> [DATA SHOWN]

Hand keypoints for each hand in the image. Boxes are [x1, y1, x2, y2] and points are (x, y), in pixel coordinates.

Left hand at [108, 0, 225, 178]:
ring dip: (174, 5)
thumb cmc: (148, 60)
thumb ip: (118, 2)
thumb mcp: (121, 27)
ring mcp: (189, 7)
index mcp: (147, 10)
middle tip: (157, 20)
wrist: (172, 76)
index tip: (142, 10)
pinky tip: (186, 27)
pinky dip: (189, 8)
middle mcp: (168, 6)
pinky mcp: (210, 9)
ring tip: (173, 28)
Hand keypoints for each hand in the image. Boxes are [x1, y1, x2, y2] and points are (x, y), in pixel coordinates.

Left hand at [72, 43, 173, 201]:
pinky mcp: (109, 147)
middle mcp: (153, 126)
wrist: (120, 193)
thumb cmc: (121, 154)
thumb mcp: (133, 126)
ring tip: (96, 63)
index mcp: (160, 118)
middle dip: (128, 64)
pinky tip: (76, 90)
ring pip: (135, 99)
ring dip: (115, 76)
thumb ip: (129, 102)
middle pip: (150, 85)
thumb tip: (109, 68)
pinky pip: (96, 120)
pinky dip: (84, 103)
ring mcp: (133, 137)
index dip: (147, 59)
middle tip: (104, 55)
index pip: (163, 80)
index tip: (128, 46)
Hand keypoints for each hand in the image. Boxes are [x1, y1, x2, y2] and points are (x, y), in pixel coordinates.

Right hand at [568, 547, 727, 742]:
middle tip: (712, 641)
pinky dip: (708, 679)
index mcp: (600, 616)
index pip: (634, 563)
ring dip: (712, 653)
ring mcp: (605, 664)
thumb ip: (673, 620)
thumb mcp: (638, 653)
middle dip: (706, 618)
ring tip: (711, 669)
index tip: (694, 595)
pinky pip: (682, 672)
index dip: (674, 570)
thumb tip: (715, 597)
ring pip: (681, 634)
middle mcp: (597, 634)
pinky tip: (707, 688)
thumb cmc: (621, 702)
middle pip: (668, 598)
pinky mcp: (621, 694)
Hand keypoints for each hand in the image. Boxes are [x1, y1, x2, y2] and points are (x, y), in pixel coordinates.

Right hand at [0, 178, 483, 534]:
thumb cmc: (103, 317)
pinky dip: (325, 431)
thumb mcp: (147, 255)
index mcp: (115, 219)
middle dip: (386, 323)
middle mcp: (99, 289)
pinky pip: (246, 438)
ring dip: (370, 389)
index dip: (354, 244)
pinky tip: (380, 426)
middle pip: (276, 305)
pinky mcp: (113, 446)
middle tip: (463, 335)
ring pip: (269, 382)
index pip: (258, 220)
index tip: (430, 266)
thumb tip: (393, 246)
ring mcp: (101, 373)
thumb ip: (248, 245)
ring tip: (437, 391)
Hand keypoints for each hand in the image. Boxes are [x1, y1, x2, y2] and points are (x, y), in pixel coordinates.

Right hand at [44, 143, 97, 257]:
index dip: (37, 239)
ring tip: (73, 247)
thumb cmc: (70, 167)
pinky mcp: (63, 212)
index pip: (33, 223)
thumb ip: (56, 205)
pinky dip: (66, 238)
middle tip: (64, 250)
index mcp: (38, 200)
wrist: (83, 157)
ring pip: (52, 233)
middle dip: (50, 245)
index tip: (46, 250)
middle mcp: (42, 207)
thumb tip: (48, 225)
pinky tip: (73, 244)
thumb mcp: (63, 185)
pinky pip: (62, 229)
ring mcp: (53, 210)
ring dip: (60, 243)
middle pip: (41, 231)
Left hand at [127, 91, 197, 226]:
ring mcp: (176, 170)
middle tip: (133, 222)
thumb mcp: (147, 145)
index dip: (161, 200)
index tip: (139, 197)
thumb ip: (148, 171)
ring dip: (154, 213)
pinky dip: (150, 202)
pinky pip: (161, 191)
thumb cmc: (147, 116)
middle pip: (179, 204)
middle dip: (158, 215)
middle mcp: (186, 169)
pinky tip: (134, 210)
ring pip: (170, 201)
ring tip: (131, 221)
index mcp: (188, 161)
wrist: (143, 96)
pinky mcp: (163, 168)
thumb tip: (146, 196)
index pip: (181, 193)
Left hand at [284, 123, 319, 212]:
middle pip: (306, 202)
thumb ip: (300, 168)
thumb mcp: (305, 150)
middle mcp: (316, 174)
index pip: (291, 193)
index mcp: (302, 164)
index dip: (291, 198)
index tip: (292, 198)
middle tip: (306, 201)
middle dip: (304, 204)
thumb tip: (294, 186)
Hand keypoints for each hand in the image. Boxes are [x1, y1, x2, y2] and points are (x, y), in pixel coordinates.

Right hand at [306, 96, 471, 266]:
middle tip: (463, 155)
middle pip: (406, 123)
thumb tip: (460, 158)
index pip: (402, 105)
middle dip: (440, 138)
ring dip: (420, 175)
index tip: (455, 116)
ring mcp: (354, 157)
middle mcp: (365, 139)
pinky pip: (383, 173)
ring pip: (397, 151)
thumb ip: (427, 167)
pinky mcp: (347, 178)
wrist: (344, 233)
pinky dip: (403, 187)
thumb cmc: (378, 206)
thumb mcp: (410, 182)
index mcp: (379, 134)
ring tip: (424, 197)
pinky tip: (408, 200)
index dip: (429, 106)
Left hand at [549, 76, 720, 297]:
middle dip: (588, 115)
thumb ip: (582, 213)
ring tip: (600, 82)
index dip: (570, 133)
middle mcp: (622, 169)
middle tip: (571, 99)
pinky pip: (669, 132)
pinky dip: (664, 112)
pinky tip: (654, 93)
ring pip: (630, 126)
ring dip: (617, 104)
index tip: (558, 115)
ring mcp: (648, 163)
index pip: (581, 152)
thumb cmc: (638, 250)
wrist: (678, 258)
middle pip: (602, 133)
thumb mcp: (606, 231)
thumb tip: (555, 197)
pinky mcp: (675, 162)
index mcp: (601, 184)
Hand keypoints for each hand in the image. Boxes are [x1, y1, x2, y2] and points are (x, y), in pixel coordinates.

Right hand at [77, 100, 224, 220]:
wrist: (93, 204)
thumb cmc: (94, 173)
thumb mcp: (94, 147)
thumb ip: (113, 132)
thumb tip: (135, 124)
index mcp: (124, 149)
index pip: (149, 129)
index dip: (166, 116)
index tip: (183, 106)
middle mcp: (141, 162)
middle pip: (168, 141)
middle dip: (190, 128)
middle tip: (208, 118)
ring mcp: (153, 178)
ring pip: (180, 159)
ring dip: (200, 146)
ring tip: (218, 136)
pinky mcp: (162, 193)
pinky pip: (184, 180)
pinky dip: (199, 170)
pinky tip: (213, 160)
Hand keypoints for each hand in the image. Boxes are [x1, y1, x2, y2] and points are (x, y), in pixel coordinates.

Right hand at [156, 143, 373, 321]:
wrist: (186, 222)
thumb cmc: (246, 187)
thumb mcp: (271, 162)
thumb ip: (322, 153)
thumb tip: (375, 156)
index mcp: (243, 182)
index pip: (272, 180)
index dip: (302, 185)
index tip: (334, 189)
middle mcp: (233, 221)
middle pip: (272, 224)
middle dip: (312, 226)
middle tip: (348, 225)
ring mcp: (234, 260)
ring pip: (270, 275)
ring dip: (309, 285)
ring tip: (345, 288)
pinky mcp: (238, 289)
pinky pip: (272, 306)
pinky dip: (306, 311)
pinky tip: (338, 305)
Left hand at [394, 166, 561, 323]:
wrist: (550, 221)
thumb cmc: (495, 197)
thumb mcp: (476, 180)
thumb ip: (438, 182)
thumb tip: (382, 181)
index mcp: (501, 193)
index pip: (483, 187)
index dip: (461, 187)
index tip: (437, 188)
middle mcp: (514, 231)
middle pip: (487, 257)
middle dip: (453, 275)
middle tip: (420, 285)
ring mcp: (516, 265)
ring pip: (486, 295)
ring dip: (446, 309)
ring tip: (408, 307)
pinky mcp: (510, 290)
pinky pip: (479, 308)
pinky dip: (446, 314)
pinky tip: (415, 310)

> [YOUR OBJECTIVE]
Using the entries above, copy exactly the lines from the one containing "ring mcp: (234, 260)" through the last, both included.

> [YOUR SOLUTION]
ring mcp: (234, 260)
ring pip: (270, 275)
ring dip: (309, 285)
ring tip: (345, 288)
pinky mcp: (238, 289)
pinky pip: (272, 306)
pinky dip: (306, 311)
pinky tip: (338, 305)
Left hand at [394, 166, 561, 323]:
wrist: (550, 221)
thumb cmc: (495, 197)
thumb mcp: (476, 180)
thumb ip: (438, 182)
thumb tip: (382, 181)
index mcp: (501, 193)
index pip: (483, 187)
index dip: (461, 187)
index tip: (437, 188)
middle mcp: (514, 231)
middle pip: (487, 257)
middle dip: (453, 275)
middle tip: (420, 285)
ring mcp: (516, 265)
ring pip: (486, 295)
ring dip: (446, 309)
ring tip: (408, 307)
pinky mcp: (510, 290)
pinky pip: (479, 308)
pinky dip: (446, 314)
pinky tip: (415, 310)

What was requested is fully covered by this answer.